* [EXERCISE]
Please list each line of the data below that contains the string "indicado", treating uppercase and lowercase as different.

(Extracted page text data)
────────────────
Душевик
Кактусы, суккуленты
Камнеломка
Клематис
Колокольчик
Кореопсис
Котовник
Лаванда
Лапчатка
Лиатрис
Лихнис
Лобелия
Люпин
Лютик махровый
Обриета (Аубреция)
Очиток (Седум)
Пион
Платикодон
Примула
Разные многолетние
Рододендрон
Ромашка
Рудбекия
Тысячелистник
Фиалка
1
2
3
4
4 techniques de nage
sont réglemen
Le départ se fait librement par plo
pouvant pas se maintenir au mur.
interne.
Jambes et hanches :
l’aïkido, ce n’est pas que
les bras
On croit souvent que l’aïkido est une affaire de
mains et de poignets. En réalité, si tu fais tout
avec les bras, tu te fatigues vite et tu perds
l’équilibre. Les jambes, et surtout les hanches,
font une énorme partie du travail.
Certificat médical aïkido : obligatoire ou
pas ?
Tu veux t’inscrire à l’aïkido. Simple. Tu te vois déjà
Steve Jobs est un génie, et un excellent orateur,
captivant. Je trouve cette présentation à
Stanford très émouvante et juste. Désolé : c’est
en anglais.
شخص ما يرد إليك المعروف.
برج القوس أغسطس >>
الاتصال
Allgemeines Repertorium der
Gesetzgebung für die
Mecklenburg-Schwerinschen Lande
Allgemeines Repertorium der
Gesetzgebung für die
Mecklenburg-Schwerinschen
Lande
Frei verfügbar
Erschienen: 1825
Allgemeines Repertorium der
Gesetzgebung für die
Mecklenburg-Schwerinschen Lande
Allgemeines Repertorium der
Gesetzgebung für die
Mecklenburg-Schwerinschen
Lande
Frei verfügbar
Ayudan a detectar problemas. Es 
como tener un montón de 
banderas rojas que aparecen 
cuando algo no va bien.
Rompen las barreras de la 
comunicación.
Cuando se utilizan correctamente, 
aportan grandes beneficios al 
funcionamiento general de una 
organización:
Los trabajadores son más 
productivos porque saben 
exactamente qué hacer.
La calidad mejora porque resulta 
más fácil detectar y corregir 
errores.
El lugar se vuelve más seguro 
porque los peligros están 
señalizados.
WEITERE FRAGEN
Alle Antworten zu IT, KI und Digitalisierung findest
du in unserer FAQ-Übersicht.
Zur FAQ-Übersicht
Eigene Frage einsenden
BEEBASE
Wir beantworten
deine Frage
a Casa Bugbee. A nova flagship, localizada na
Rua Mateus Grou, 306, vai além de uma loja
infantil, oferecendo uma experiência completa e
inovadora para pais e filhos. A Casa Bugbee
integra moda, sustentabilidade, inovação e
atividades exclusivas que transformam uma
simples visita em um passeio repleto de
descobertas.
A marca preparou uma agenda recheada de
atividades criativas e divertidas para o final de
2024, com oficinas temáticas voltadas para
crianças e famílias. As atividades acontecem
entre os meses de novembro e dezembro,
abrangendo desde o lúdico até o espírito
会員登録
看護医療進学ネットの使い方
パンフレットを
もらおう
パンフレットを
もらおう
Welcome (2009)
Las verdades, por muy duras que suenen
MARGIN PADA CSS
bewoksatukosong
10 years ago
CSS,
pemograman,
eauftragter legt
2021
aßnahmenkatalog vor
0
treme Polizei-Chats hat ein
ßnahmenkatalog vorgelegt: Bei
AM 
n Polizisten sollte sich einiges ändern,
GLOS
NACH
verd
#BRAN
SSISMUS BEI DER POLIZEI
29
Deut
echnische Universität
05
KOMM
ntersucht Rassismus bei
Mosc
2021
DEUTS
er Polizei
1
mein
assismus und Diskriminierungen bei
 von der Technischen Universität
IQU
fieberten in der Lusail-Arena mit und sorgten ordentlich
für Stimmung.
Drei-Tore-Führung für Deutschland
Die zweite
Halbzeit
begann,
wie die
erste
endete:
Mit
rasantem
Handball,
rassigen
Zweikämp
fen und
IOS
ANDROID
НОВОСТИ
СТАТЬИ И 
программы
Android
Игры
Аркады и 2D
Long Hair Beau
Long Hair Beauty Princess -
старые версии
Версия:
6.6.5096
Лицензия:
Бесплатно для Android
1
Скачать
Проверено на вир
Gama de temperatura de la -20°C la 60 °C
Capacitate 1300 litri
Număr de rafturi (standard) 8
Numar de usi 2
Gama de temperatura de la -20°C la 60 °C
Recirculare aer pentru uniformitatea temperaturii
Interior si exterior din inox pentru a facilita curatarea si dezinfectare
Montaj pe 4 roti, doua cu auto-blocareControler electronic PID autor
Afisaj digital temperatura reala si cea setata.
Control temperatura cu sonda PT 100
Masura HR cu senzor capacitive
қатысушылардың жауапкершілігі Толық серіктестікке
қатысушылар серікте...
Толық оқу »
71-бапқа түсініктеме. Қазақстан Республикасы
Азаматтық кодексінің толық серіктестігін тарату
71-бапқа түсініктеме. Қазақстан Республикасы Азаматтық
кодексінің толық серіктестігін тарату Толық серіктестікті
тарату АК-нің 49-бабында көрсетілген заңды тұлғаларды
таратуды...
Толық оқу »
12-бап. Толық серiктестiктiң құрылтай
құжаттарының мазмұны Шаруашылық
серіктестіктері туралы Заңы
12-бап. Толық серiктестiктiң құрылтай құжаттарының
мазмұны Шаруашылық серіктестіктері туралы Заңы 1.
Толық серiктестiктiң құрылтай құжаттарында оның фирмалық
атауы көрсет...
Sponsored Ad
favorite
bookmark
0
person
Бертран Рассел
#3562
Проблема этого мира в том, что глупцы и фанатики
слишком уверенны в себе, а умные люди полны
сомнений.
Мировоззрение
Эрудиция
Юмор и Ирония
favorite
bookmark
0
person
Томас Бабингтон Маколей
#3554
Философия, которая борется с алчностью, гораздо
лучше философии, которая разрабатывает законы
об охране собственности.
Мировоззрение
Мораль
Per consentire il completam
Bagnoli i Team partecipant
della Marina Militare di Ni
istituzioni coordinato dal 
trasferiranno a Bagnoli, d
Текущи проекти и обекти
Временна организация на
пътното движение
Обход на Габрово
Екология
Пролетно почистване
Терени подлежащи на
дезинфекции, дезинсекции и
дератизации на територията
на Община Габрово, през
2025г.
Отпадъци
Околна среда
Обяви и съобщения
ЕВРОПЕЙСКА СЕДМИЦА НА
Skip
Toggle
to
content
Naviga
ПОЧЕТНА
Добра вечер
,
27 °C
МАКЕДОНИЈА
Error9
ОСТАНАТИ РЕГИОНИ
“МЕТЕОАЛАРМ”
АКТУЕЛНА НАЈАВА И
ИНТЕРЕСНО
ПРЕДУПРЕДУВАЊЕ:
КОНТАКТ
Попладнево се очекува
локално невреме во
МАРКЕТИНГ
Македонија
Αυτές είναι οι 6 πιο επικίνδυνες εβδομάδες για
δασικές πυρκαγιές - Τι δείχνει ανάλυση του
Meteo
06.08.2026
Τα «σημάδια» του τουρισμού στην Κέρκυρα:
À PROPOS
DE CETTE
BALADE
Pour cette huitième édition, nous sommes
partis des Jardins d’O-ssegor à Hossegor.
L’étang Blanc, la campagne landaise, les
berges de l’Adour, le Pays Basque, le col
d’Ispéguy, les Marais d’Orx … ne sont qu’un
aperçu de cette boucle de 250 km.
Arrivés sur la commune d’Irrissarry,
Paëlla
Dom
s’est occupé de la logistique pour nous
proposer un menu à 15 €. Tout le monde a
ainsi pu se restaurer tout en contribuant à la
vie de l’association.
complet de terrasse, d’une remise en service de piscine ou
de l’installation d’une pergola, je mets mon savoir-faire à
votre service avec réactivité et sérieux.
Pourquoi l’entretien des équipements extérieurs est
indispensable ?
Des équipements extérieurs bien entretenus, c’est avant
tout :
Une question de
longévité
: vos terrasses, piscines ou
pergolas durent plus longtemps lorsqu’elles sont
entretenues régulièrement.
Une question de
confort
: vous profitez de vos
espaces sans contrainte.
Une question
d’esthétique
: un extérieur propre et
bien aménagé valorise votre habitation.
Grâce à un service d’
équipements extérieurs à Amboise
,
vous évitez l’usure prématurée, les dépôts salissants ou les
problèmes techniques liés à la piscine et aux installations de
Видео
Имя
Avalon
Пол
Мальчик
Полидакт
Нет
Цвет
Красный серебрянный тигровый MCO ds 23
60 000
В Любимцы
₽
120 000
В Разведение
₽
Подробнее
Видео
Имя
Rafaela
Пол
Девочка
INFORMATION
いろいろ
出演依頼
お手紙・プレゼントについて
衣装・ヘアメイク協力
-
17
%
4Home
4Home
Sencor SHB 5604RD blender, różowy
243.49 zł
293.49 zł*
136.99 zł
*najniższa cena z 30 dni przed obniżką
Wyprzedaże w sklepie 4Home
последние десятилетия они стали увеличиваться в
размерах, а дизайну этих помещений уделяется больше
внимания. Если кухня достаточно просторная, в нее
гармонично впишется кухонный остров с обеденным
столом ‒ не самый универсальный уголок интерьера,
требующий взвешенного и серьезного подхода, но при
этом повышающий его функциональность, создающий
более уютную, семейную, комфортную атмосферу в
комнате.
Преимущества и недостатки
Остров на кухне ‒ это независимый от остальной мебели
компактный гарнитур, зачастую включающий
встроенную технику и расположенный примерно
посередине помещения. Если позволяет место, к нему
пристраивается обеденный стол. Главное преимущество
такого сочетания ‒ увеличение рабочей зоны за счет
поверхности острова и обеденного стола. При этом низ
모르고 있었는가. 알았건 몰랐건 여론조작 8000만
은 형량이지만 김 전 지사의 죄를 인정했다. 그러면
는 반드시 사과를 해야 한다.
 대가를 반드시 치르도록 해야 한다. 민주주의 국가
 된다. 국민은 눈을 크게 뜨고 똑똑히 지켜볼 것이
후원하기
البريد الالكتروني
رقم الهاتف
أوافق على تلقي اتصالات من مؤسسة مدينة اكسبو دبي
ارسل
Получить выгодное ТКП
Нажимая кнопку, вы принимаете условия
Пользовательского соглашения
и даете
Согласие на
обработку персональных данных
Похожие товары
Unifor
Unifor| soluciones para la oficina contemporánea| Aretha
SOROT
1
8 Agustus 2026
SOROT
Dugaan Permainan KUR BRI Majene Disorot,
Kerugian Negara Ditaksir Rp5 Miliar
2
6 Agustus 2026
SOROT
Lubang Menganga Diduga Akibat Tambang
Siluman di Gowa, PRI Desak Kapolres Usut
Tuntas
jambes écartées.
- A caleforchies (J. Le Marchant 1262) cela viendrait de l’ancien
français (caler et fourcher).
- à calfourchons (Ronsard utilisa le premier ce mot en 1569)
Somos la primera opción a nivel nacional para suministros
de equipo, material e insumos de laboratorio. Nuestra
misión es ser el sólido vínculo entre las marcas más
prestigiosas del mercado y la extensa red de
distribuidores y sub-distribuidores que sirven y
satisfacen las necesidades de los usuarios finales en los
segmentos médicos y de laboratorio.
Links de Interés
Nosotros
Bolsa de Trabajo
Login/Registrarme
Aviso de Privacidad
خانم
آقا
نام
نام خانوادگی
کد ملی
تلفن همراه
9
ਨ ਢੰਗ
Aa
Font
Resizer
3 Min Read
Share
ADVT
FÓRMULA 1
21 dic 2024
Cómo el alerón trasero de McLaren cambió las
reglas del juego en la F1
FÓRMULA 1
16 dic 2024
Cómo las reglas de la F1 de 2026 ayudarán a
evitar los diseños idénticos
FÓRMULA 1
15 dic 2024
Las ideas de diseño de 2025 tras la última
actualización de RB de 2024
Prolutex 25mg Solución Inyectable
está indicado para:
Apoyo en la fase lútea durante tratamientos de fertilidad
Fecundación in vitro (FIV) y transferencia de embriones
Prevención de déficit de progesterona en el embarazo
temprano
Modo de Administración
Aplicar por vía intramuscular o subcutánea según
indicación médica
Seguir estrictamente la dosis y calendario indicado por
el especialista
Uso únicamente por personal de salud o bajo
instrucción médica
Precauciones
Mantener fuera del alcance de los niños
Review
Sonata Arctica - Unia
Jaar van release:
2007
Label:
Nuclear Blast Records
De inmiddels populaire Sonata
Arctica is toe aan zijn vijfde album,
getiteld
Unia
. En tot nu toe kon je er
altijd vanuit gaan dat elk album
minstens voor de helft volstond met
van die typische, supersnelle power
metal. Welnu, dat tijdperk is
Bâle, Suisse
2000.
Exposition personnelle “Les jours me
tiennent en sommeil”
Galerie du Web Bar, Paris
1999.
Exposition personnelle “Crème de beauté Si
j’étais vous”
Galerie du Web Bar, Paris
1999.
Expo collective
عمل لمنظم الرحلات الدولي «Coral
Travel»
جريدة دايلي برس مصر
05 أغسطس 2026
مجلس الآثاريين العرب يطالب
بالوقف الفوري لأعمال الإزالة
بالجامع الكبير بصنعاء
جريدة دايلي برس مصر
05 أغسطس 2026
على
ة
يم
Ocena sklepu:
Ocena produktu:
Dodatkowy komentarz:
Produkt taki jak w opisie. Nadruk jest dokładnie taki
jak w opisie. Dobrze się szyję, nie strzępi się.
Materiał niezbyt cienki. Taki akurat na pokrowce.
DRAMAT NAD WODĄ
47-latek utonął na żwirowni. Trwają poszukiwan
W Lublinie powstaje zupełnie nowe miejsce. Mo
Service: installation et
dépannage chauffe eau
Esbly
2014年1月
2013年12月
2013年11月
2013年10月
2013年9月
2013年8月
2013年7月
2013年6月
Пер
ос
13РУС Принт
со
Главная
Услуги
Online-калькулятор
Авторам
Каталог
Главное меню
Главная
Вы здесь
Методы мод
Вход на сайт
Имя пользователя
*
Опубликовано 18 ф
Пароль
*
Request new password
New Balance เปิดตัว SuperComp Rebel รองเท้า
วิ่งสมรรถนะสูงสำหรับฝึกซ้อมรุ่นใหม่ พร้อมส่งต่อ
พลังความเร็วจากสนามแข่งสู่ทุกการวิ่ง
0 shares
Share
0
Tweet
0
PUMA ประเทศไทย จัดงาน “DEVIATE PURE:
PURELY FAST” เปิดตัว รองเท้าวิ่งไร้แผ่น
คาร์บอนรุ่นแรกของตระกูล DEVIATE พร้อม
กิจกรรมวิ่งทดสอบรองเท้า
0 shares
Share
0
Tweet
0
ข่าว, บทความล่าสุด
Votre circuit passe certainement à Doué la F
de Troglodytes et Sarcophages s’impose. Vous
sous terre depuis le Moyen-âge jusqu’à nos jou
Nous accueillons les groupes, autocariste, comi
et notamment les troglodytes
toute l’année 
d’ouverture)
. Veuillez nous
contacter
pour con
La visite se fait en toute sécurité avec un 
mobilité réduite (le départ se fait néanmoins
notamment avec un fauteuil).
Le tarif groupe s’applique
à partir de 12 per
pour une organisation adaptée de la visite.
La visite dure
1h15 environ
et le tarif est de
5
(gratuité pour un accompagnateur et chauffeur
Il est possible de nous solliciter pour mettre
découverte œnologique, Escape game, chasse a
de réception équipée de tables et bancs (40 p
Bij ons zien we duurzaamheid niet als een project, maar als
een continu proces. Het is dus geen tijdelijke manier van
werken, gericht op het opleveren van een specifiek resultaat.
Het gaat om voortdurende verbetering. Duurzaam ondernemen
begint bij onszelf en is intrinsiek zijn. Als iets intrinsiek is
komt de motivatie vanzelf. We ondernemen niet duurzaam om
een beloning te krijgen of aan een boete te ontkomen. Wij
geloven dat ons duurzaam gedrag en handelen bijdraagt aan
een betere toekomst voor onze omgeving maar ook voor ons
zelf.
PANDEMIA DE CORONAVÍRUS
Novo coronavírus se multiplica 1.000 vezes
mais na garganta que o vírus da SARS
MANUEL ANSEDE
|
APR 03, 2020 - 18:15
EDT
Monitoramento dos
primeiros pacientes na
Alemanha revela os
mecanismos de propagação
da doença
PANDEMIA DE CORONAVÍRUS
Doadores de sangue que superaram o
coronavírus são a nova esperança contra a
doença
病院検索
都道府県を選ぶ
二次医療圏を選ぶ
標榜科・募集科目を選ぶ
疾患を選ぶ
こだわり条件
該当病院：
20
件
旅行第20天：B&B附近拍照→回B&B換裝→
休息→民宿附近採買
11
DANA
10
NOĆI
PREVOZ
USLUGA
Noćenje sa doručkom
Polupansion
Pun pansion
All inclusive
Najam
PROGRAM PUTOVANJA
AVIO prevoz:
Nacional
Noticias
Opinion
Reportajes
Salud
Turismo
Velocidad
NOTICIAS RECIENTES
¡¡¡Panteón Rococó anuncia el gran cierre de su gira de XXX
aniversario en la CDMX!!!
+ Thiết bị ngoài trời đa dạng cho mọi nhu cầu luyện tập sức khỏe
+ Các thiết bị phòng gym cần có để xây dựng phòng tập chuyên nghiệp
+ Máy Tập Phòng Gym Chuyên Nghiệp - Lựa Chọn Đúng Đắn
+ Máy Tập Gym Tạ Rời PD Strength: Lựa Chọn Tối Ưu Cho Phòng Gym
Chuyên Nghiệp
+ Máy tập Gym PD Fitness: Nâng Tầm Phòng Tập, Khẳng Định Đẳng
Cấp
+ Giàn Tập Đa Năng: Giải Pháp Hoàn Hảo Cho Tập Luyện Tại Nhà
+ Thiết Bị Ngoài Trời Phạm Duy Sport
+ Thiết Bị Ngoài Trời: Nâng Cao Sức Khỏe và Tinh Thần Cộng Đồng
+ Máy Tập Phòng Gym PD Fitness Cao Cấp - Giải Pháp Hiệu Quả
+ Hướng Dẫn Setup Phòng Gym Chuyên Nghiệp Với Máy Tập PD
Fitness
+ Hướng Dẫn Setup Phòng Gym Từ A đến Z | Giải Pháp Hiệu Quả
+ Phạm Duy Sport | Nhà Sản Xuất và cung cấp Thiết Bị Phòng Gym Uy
────────────────
* [WRITTEN REPLY]
está indicado para:
Seguir estrictamente la dosis y calendario indicado por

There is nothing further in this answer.